Desde 2020, un 16% de las compras globales de coches se han hecho de forma virtual. La mayor parte de estas, un 11%, se hicieron al concesionario, lo cual demuestra aquí la oportunidad de cara al futuro. Pero no todos los mercados son creados iguales, y es sorprendente que Europa y EEUU estén por debajo de este umbral medio, con un 12% y un 9%, respectivamente. 
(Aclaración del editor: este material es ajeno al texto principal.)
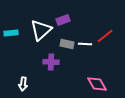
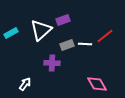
cyan rectangle: rotated 24 degrees counterclockwise
gray rectangle: moved 1 px down; rotated 32 degrees counterclockwise
purple cross: moved 1 px right, 1 px down
white arrow: moved 2 px right; rotated 152 degrees counterclockwise
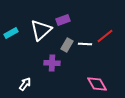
gray rectangle: rotated 40 degrees counterclockwise
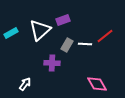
white triangle: moved 1 px left
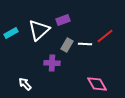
white triangle: moved 1 px left
white arrow: rotated 80 degrees counterclockwise
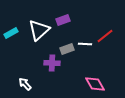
gray rectangle: moved 4 px down; rotated 40 degrees clockwise
pink diamond: moved 2 px left
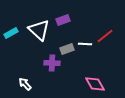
white triangle: rotated 35 degrees counterclockwise
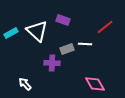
purple rectangle: rotated 40 degrees clockwise
white triangle: moved 2 px left, 1 px down
red line: moved 9 px up
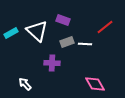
gray rectangle: moved 7 px up
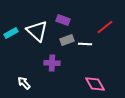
gray rectangle: moved 2 px up
white arrow: moved 1 px left, 1 px up
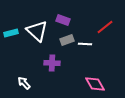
cyan rectangle: rotated 16 degrees clockwise
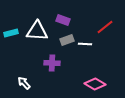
white triangle: rotated 40 degrees counterclockwise
pink diamond: rotated 30 degrees counterclockwise
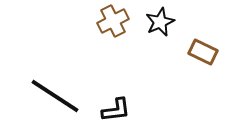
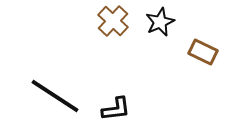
brown cross: rotated 20 degrees counterclockwise
black L-shape: moved 1 px up
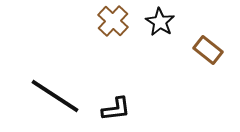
black star: rotated 16 degrees counterclockwise
brown rectangle: moved 5 px right, 2 px up; rotated 12 degrees clockwise
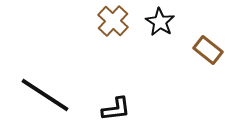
black line: moved 10 px left, 1 px up
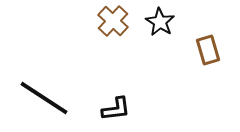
brown rectangle: rotated 36 degrees clockwise
black line: moved 1 px left, 3 px down
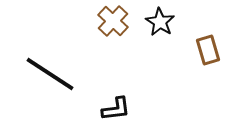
black line: moved 6 px right, 24 px up
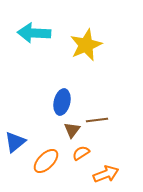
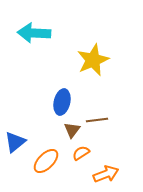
yellow star: moved 7 px right, 15 px down
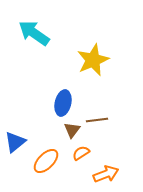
cyan arrow: rotated 32 degrees clockwise
blue ellipse: moved 1 px right, 1 px down
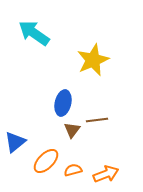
orange semicircle: moved 8 px left, 17 px down; rotated 18 degrees clockwise
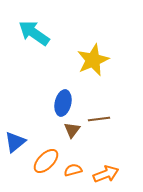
brown line: moved 2 px right, 1 px up
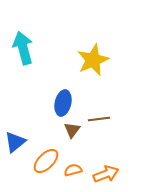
cyan arrow: moved 11 px left, 15 px down; rotated 40 degrees clockwise
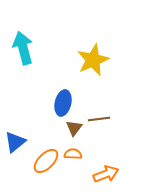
brown triangle: moved 2 px right, 2 px up
orange semicircle: moved 16 px up; rotated 18 degrees clockwise
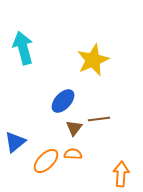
blue ellipse: moved 2 px up; rotated 30 degrees clockwise
orange arrow: moved 15 px right; rotated 65 degrees counterclockwise
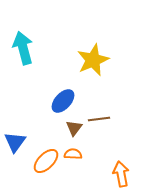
blue triangle: rotated 15 degrees counterclockwise
orange arrow: rotated 15 degrees counterclockwise
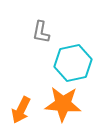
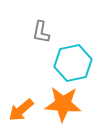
orange arrow: rotated 24 degrees clockwise
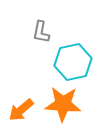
cyan hexagon: moved 1 px up
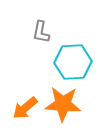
cyan hexagon: rotated 9 degrees clockwise
orange arrow: moved 4 px right, 2 px up
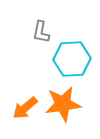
cyan hexagon: moved 1 px left, 3 px up
orange star: rotated 12 degrees counterclockwise
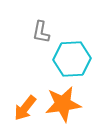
orange arrow: rotated 12 degrees counterclockwise
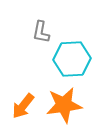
orange star: moved 1 px right, 1 px down
orange arrow: moved 2 px left, 2 px up
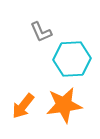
gray L-shape: rotated 35 degrees counterclockwise
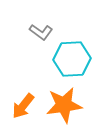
gray L-shape: rotated 30 degrees counterclockwise
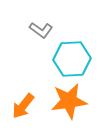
gray L-shape: moved 2 px up
orange star: moved 5 px right, 4 px up
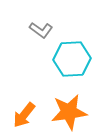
orange star: moved 11 px down
orange arrow: moved 1 px right, 9 px down
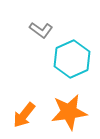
cyan hexagon: rotated 21 degrees counterclockwise
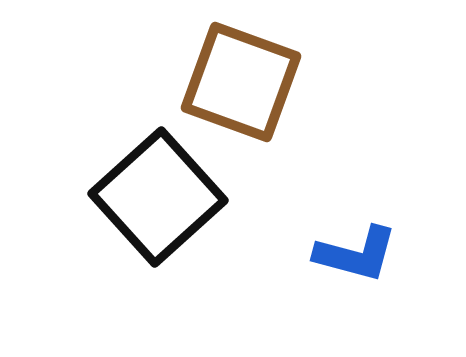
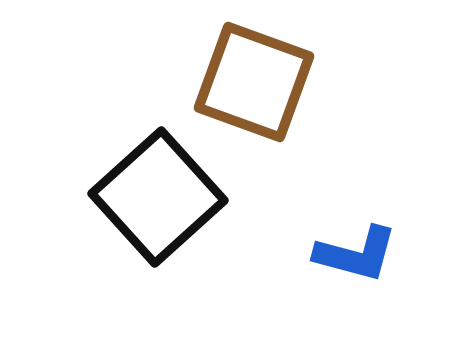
brown square: moved 13 px right
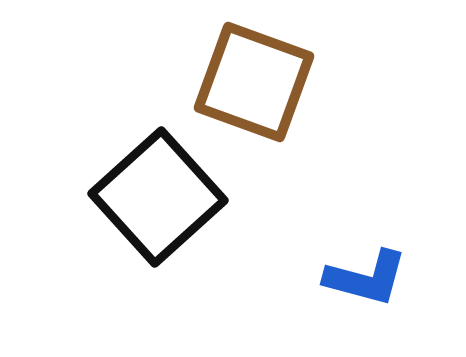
blue L-shape: moved 10 px right, 24 px down
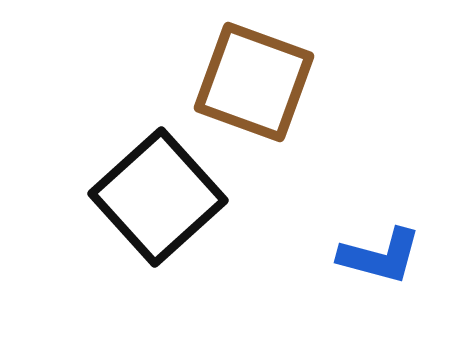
blue L-shape: moved 14 px right, 22 px up
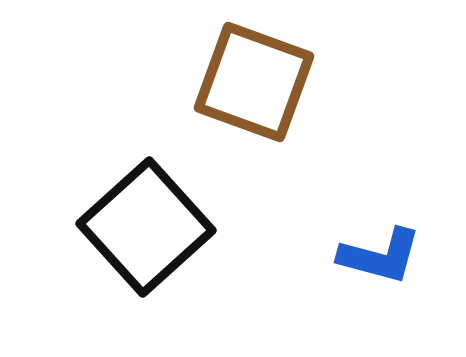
black square: moved 12 px left, 30 px down
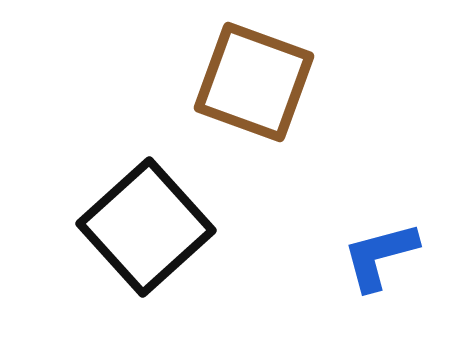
blue L-shape: rotated 150 degrees clockwise
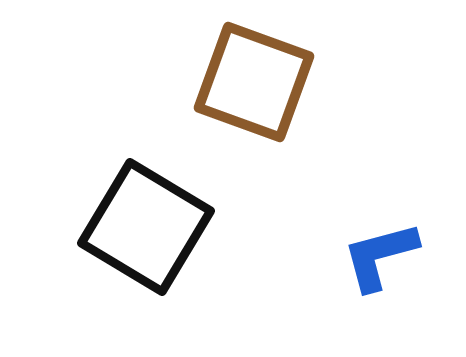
black square: rotated 17 degrees counterclockwise
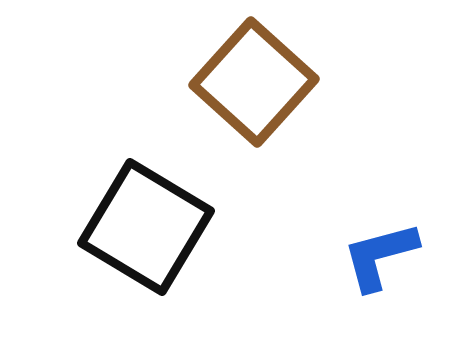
brown square: rotated 22 degrees clockwise
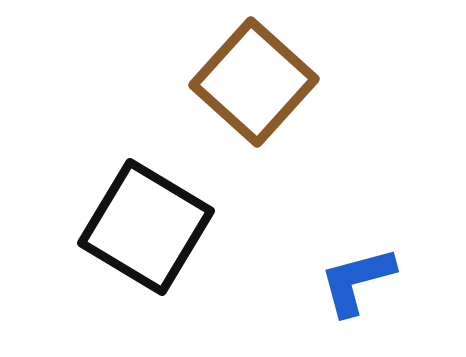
blue L-shape: moved 23 px left, 25 px down
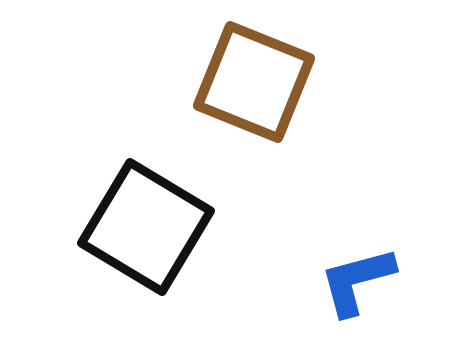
brown square: rotated 20 degrees counterclockwise
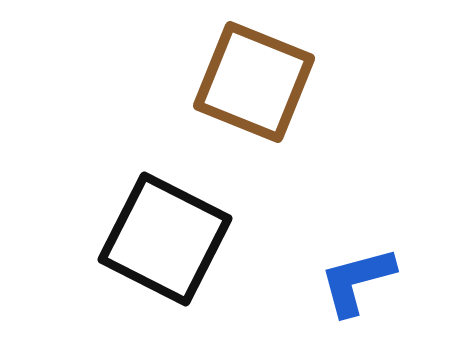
black square: moved 19 px right, 12 px down; rotated 4 degrees counterclockwise
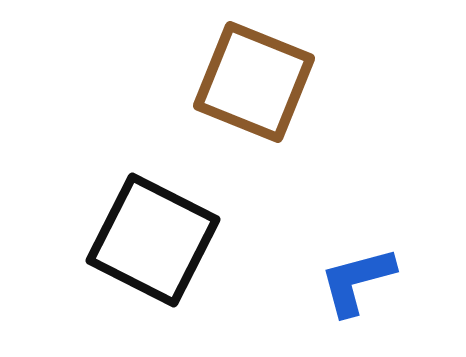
black square: moved 12 px left, 1 px down
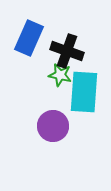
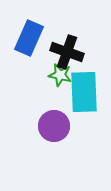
black cross: moved 1 px down
cyan rectangle: rotated 6 degrees counterclockwise
purple circle: moved 1 px right
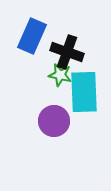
blue rectangle: moved 3 px right, 2 px up
purple circle: moved 5 px up
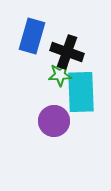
blue rectangle: rotated 8 degrees counterclockwise
green star: rotated 15 degrees counterclockwise
cyan rectangle: moved 3 px left
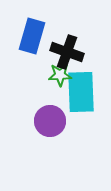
purple circle: moved 4 px left
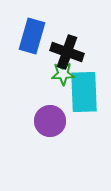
green star: moved 3 px right, 1 px up
cyan rectangle: moved 3 px right
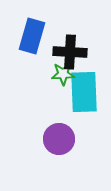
black cross: moved 3 px right; rotated 16 degrees counterclockwise
purple circle: moved 9 px right, 18 px down
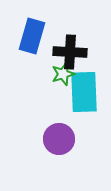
green star: rotated 15 degrees counterclockwise
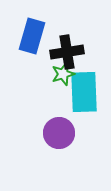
black cross: moved 3 px left; rotated 12 degrees counterclockwise
purple circle: moved 6 px up
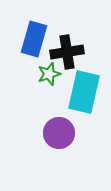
blue rectangle: moved 2 px right, 3 px down
green star: moved 14 px left
cyan rectangle: rotated 15 degrees clockwise
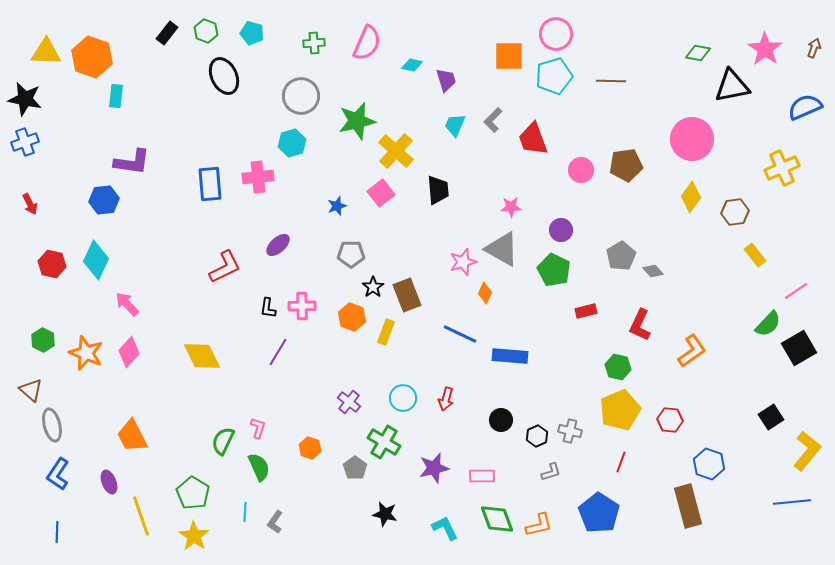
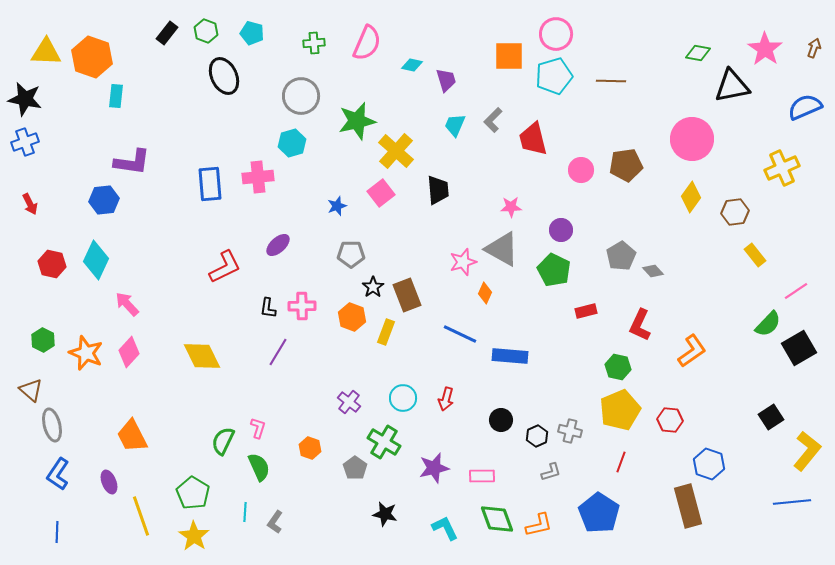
red trapezoid at (533, 139): rotated 6 degrees clockwise
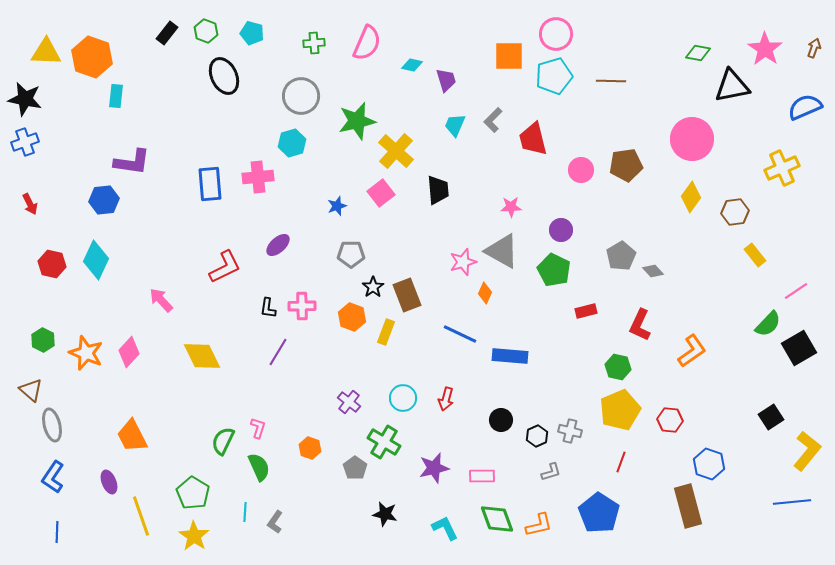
gray triangle at (502, 249): moved 2 px down
pink arrow at (127, 304): moved 34 px right, 4 px up
blue L-shape at (58, 474): moved 5 px left, 3 px down
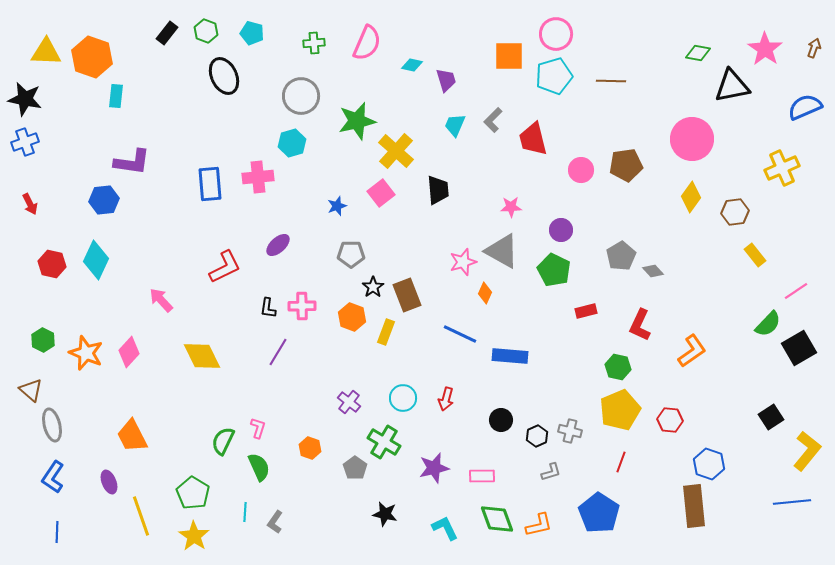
brown rectangle at (688, 506): moved 6 px right; rotated 9 degrees clockwise
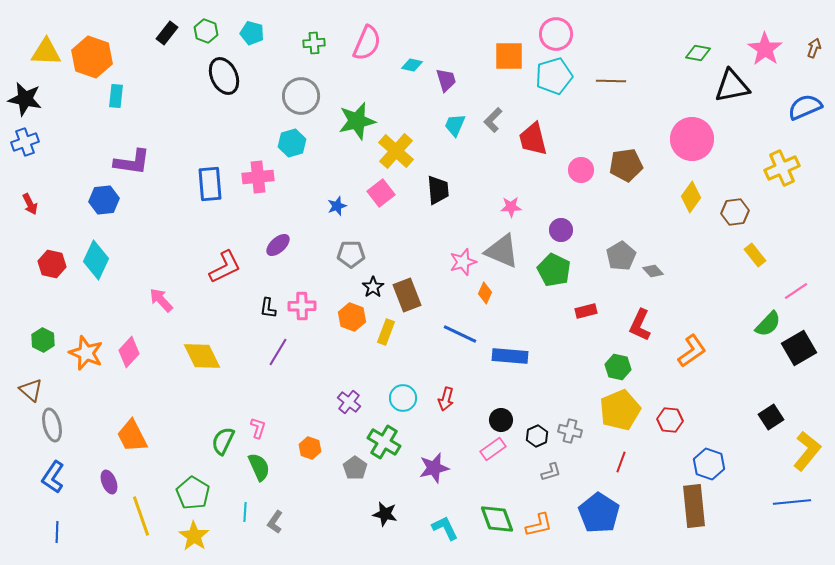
gray triangle at (502, 251): rotated 6 degrees counterclockwise
pink rectangle at (482, 476): moved 11 px right, 27 px up; rotated 35 degrees counterclockwise
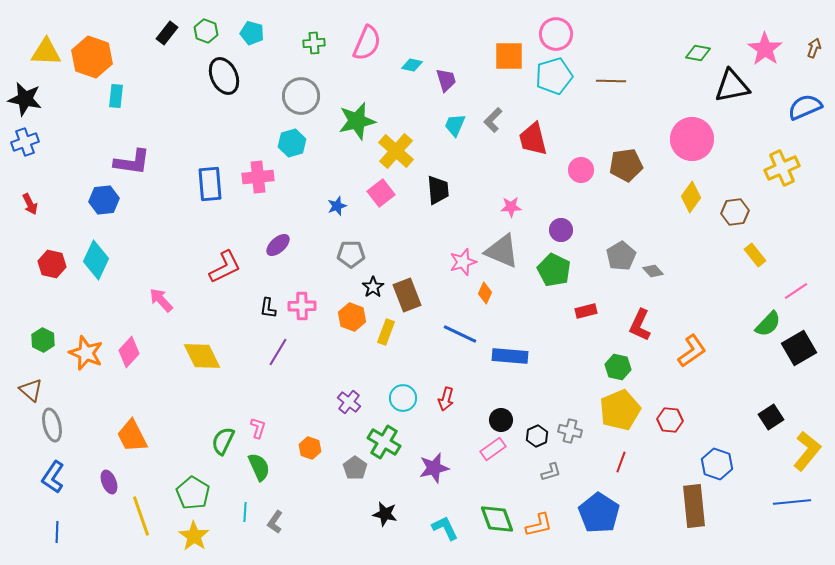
blue hexagon at (709, 464): moved 8 px right
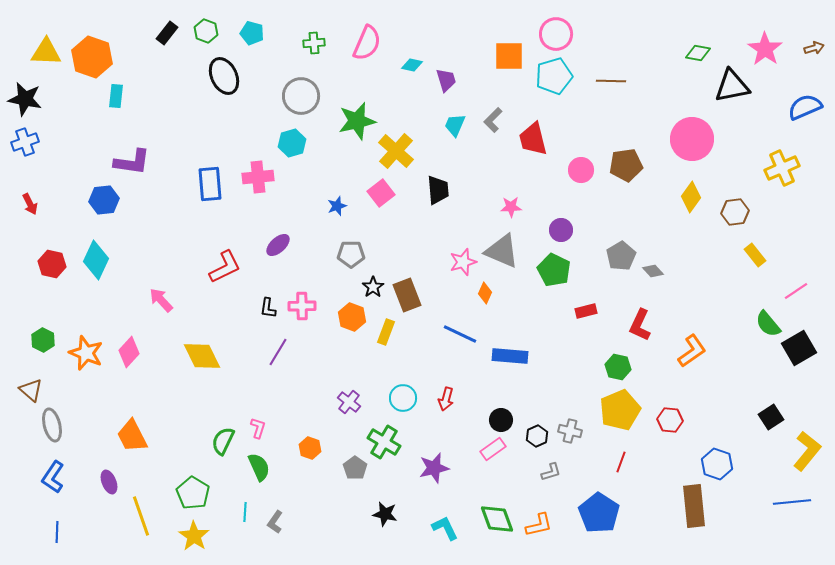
brown arrow at (814, 48): rotated 54 degrees clockwise
green semicircle at (768, 324): rotated 96 degrees clockwise
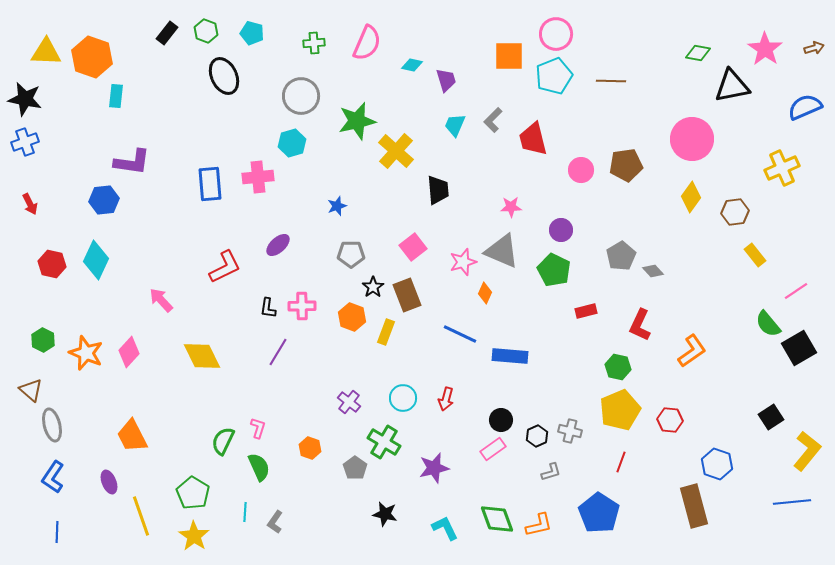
cyan pentagon at (554, 76): rotated 6 degrees counterclockwise
pink square at (381, 193): moved 32 px right, 54 px down
brown rectangle at (694, 506): rotated 9 degrees counterclockwise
Los países que encabezaron la clasificación son China (35%), India (31%), Emiratos Árabes Unidos (29%) y Hong Kong (28%). Y aunque la consultora anota que la demanda de experiencias digitales va en aumento —casi todos los encuestados afirmaron que no rechazarían comprar su próximo coche en internet—, también afirma que los clientes europeos valoran mucho elementos presentes en el modelo de venta tradicional.

Algún ejemplo de estos son la capacidad de entregar el coche antiguo como parte del pago, recibir una atención personalizada y de calidad —en este aspecto España quedó por debajo de la media europea, siendo menos exigentes que nuestros vecinos— o la capacidad de negociar el precio en persona. Curiosamente, en este último aspecto, tanto los compradores físicos como virtuales pensaban que tenían la ventaja sobre los demás.

Pero realizar un estudio de esta magnitud no tendría sentido sin llegar a conclusiones. You Gov toma como referencia EEUU, pero el perfil es similar al presente en el Viejo Continente. El próximo comprador digital en Occidente será un hombre millennial con ingresos altos, interesado en la tecnología como factor de cambio social (incluyendo realidad aumentada e inteligencia artificial), en la sostenibilidad, alta presencia en redes sociales e interesado en marcas como Volkswagen, Audi, Volvo y Tesla.

Sin embargo, para que funcione este mercado incipiente, es imprescindible que se lleve a cabo de manera completamente flexible, con soluciones digitales y físicas que estén a la altura de la expectativa del cliente. Aunque, sinceramente, cabe preguntarse hasta qué punto tienen realmente altas las expectativas clientes que nunca han probado un nuevo método de compra.